There really isn't a 3. Drive tech changes year by year and new heads won't read old data, so removing platters and mounting them in another drive or some kind of universal platter reading mechanism really isn't practical. If you send your drive to a pro they will most likely try the two things I just described and tell you the drive is unsalvageable if they don't work. Being pro they might have a clean room for trying option #2 but you really don't need one if you don't intend to try to save the drive itself.
posted by localroger at 7:16 PM on May 22, 2014 [2 favorites]


Best answer: I had great results from DriveSavers about 7 years ago.

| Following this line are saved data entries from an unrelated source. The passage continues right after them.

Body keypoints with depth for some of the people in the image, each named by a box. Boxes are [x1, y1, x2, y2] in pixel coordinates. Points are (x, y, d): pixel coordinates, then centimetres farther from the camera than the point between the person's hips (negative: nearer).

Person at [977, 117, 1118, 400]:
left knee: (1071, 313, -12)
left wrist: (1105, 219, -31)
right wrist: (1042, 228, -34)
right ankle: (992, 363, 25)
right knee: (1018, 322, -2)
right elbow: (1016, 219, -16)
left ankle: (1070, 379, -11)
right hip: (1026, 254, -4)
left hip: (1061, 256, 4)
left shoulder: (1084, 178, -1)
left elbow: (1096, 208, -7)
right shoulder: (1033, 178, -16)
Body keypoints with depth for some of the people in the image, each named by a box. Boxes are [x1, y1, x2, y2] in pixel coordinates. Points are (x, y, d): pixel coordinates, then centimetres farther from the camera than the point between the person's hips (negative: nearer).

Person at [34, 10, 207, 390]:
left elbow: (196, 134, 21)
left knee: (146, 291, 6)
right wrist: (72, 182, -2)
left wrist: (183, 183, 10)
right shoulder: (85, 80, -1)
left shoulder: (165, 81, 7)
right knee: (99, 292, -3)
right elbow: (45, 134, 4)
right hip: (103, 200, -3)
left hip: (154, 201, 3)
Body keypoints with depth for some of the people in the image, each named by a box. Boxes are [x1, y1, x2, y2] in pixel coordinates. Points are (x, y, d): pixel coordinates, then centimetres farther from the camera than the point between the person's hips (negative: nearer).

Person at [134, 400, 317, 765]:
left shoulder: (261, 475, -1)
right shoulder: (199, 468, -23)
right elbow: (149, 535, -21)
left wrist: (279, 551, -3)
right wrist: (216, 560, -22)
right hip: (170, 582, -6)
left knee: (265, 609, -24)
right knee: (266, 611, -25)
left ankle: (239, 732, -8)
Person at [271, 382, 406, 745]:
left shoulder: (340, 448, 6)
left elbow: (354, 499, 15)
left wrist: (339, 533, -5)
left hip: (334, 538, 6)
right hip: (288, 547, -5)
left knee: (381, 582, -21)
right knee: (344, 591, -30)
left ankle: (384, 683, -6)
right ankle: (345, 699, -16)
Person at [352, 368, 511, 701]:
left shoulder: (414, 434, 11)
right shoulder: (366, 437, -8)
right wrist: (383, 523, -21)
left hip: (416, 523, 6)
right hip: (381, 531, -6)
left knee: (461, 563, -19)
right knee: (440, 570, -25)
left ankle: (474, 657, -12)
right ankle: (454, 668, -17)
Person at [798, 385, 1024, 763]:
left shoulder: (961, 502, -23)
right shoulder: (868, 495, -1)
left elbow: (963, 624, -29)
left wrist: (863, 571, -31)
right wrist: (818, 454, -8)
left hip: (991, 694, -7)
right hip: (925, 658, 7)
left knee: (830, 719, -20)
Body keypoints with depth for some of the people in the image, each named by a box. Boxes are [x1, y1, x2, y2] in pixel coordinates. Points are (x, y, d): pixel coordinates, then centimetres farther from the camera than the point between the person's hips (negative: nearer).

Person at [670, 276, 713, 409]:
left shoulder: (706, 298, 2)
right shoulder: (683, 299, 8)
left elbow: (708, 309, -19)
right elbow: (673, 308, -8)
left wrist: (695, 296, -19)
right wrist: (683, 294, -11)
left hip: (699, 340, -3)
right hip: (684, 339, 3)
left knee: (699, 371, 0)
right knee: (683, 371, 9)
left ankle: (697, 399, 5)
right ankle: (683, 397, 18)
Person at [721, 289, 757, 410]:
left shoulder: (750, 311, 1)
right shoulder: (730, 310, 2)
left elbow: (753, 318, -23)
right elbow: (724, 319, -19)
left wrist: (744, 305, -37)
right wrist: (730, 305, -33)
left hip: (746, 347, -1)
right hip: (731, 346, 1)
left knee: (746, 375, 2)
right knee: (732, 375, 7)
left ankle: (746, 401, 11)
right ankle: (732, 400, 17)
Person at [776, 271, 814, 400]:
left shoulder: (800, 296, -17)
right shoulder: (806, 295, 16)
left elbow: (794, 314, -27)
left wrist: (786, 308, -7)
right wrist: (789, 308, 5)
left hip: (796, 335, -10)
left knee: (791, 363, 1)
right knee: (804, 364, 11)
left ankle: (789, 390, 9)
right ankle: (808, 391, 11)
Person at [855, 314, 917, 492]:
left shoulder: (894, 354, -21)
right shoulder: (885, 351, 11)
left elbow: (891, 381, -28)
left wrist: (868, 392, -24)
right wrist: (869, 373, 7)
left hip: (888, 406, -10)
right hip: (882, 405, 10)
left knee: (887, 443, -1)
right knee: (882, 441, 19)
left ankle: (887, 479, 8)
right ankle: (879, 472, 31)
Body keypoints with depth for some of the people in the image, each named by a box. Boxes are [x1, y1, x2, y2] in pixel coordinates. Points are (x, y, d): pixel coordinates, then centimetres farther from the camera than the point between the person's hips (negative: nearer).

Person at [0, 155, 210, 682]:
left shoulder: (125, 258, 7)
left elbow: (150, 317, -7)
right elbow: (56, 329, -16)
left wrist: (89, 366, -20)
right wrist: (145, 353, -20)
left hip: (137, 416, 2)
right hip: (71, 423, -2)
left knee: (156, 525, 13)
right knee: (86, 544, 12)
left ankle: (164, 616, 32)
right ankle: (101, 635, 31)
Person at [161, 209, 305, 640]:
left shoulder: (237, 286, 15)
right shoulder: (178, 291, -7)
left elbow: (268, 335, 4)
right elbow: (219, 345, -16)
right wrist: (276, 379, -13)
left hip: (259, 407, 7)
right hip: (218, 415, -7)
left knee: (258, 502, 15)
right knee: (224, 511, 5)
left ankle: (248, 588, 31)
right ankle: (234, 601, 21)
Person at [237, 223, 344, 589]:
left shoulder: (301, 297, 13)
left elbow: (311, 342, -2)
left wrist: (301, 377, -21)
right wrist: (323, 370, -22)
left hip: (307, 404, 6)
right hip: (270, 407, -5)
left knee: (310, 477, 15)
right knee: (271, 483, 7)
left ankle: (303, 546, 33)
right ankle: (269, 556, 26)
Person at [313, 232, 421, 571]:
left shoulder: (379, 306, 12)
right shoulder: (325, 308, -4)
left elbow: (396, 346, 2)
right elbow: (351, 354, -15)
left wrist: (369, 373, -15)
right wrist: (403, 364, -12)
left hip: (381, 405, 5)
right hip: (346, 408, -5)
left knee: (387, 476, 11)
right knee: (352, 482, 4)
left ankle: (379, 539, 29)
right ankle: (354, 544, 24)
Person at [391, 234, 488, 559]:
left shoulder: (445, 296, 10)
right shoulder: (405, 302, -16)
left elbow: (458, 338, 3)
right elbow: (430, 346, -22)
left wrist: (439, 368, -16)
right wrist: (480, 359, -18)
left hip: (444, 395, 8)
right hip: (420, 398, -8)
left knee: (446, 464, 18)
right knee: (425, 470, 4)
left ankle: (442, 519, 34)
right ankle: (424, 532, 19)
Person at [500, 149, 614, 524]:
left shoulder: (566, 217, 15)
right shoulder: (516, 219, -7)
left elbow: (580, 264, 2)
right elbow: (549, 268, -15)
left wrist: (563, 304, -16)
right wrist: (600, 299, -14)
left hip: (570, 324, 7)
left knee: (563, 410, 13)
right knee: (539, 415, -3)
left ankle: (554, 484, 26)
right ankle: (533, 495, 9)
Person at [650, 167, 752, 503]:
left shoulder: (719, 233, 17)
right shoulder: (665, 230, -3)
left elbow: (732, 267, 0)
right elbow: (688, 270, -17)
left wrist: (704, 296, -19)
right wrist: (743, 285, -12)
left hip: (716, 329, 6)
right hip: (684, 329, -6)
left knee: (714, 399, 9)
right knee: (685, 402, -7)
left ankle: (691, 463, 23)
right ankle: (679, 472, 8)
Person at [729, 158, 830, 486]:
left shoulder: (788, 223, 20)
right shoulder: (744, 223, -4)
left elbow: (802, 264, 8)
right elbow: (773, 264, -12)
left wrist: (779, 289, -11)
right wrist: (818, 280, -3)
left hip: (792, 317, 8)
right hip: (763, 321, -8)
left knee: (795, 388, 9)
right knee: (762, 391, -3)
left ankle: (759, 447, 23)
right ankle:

Not cheap, but they got most of my data back. And it was easy.
posted by leahwrenn at 7:50 PM on May 22, 2014


Response by poster: Thanks for the answers so far, it seems like local isn't really the way to go for this kind of thing any more. We have a quote request in with DriveSavers.

I'm probably up to localroger's #2, but not 1. I've also found some people who've had success with #2 in exactly the same scenario with this drive (the drive doesn't spin up at all, which is why I think it is a stuck spindle), and it doesn't sound that hard. However, some people who got the drive to spin up this way report that then it wasn't readable -- though presumably if one has the right software in this situation there might be recoverable data. It's this sort of contingency that makes me think paying someone (potentially lots) of money might be worth it...
posted by advil at 7:47 AM on May 23, 2014


Response by poster: Final update (hopefully). DriveSavers recovered all the data (as far as we can tell; they claimed within 5% but I think this was hedging just in case). They did say that it was a problem with the spindle (localroger's #2), and described the repair as actually replacing the spindle; I don't know if that was really necessary but it's certainly not something I could have done. The recovery was smooth in terms of process and they were very easy to deal with, but it was very much not cheap, on the order of $2000. Probably still worth it.

The owner now has a crashplan account and redundant backups of everything crucial.
posted by advil at 3:10 PM on June 17, 2014 [1 favorite]


Fantastic!

(Yeah, I probably should've mentioned it cost me about $1800, and they weren't even able to recover quite everything. But it did include the cost of the drive they shipped the stuff back on. And, of course, my data!)